§ Required work
Please return every line of the records below that holds the word "Vegas".

§ Dataset records
* * * * *
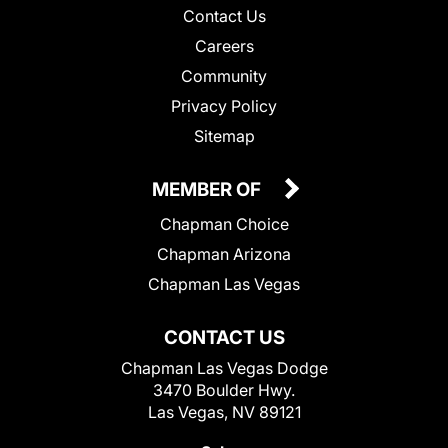
Contact Us
Careers
Community
Privacy Policy
Sitemap
MEMBER OF
Chapman Choice
Chapman Arizona
Chapman Las Vegas
CONTACT US
Chapman Las Vegas Dodge
3470 Boulder Hwy.
Las Vegas, NV 89121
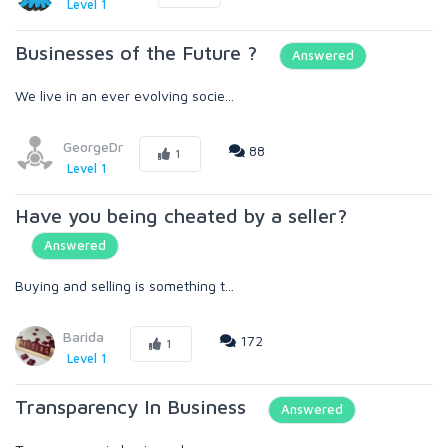
Level 1
Businesses of the Future ?
Answered
We live in an ever evolving socie...
GeorgeDr
88
1
Level 1
Have you being cheated by a seller?
Answered
Buying and selling is something t...
Barida
172
1
Level 1
Transparency In Business
Answered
* * * * *
§ Task result
Chapman Las Vegas
Chapman Las Vegas Dodge
Las Vegas, NV 89121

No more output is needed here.